Python Client Example
from llmserve_env import LLMServeEnv
env = LLMServeEnv.from_url("http://localhost:7860")
observation = env.reset(task_id="static_workload", seed=42)
while not observation.done:
action = {
"batch_cap": 32,
"kv_budget_fraction": 1.0,
"speculation_depth": 0,
"quantization_tier": "FP16",
"prefill_decode_split": False,
"priority_routing": False,
}
observation, reward, done, info = env.step(action)
grader_result = env.grade()
print(grader_result)
Hugging Face Space Deployment
Deploy as a Docker Space and keep the Space tagged with openenv.

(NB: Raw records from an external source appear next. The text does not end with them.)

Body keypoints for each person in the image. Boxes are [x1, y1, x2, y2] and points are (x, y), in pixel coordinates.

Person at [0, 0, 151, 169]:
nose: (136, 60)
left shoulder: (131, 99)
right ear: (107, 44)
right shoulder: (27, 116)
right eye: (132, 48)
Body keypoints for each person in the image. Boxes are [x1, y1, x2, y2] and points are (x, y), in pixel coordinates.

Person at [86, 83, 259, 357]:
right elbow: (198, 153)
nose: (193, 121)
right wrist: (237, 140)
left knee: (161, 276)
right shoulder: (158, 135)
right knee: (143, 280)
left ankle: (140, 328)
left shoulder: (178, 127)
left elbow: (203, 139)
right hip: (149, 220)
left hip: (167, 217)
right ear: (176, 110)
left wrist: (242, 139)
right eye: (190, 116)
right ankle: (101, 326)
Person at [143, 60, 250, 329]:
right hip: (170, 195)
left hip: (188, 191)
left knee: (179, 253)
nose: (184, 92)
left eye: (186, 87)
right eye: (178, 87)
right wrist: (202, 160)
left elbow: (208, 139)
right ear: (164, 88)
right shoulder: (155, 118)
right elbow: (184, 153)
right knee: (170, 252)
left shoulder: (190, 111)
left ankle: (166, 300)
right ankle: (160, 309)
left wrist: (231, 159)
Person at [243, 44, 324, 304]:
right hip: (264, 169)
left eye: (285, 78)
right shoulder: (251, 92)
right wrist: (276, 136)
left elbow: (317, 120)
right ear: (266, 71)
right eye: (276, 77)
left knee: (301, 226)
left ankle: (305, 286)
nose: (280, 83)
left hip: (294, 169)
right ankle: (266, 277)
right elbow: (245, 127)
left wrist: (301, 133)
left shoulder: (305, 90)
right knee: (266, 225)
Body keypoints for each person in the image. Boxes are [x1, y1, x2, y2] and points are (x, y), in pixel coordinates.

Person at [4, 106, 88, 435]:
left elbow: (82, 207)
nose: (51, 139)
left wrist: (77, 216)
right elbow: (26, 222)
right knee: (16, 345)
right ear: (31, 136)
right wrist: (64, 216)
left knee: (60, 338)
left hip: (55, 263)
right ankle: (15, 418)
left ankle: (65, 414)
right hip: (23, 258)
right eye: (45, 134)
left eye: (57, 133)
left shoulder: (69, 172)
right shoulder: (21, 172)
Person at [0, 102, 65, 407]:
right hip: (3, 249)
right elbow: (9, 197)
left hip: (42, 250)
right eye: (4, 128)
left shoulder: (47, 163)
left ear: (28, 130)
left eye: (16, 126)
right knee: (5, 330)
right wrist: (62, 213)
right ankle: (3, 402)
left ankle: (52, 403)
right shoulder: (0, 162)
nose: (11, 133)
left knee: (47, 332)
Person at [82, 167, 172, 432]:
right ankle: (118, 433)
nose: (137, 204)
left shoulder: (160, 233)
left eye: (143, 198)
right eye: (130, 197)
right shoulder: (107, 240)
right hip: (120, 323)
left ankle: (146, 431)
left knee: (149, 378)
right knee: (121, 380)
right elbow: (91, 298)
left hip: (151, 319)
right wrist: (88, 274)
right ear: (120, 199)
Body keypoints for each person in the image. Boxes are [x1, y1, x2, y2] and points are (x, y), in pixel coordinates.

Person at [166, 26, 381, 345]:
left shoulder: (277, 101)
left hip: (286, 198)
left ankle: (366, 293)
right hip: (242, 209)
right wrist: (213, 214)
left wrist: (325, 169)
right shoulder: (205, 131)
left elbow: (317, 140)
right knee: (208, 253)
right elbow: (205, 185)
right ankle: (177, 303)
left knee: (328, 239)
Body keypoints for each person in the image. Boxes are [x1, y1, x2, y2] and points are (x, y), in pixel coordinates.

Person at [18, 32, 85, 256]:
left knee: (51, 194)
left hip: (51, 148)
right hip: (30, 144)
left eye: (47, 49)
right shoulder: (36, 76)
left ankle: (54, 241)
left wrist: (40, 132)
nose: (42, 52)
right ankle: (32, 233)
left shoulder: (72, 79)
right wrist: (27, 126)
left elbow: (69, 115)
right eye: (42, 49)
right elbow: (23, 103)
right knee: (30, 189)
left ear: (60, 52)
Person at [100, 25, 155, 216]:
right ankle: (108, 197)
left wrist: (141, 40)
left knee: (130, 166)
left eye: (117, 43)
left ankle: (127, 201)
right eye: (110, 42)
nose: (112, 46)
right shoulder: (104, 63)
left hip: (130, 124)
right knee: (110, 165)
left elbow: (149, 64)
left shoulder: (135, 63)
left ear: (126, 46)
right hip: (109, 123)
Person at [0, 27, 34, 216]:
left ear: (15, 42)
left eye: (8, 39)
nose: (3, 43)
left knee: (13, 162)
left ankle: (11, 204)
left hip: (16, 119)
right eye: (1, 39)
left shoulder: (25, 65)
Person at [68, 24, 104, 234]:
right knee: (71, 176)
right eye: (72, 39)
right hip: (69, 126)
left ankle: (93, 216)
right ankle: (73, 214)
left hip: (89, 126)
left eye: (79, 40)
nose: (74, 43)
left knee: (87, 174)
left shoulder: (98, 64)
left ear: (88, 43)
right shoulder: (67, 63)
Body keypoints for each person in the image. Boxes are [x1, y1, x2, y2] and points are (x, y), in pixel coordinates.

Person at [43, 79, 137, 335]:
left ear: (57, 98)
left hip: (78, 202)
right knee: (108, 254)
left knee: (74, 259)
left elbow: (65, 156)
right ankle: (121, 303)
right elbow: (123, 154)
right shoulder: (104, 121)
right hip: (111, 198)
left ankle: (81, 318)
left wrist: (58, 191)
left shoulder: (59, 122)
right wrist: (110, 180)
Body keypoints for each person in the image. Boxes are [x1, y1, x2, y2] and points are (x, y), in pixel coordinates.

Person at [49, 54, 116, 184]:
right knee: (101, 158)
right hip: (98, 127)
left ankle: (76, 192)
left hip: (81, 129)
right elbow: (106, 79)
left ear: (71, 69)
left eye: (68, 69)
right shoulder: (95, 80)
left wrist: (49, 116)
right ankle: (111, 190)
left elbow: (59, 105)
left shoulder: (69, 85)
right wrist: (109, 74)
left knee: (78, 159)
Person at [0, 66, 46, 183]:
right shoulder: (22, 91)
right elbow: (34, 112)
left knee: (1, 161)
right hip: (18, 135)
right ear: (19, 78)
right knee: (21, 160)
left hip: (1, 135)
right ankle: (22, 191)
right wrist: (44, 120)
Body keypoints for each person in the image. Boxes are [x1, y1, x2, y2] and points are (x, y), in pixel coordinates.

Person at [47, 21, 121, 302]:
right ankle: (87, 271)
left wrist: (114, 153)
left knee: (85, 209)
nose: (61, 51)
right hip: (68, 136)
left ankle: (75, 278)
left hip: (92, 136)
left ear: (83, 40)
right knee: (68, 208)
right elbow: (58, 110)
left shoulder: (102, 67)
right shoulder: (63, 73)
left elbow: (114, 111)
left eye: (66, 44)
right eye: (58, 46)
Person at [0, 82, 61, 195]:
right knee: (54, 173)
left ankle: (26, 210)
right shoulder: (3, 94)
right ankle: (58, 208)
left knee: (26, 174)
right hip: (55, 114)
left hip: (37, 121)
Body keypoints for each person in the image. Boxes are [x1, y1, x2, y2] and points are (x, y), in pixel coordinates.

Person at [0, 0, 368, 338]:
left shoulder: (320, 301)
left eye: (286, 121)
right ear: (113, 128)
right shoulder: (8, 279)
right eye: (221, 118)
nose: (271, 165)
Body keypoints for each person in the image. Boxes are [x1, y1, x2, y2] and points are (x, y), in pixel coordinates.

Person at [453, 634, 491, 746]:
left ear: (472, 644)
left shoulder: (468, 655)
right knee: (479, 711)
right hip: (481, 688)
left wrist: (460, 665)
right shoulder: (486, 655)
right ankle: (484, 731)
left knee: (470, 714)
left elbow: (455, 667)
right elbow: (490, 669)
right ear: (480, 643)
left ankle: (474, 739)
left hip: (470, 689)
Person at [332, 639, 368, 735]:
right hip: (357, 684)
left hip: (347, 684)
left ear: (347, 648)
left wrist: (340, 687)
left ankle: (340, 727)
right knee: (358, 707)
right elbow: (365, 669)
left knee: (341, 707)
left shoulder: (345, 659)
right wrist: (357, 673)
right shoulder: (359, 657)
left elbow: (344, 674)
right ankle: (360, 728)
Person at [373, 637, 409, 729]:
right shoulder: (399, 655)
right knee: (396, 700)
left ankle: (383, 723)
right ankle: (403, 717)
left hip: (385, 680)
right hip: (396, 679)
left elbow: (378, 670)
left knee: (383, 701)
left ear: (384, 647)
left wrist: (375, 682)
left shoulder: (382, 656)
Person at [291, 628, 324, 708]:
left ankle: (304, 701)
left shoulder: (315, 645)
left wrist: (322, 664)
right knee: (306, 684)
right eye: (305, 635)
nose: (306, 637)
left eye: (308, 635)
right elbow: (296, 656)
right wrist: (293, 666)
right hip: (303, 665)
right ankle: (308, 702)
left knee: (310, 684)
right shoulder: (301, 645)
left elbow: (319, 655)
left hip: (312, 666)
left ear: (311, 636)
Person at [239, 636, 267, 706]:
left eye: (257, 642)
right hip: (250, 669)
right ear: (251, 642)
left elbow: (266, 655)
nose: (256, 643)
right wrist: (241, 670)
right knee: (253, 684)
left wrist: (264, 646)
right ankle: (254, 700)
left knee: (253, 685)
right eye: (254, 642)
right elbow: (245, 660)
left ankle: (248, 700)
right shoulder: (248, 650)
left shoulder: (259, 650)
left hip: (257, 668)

Recommended deployment path:
- Push this repository to the Space.
- Use the root
Dockerfile. - Set the Space port to
7860. - Make sure the repository includes the
weights/directory; the Docker image copies those model files at build time. - Add
OPENAI_API_KEYas a secret only if you want the OpenAI baseline endpoint to run in the deployed Space. - After deployment, verify:
/health/tasks/web/reset/baseline
For the built-in OpenEnv UI, the deployed URL should serve /web successfully. /demo exists only as a redirect for compatibility.
Pre-Submission Checklist
Run the local checks:
pytest -q
openenv validate
docker build -t llmserve-env .
Run the consolidated helper:
python scripts/pre_submission_check.py --skip-docker
Run the full helper once Docker is available:
python scripts/pre_submission_check.py --space-url https://your-space-name.hf.space
Run the OpenAI baseline verification:
export OPENAI_API_KEY=your_key_here
python scripts/pre_submission_check.py \
--run-openai-baseline \
--baseline-runtime in-process \
--model gpt-4.1-mini
What Still Requires Real Credentials or Deployment Access
These checks cannot be completed from a code-only scaffold:
- a real
OPENAI_API_KEYto execute the submission baseline end to end - a real Hugging Face Space URL to verify
/weband validator-facing endpoints after deployment - Docker daemon access on the machine that will perform the final build check
Everything else in this repo is designed so those last-mile checks are the only external dependencies left.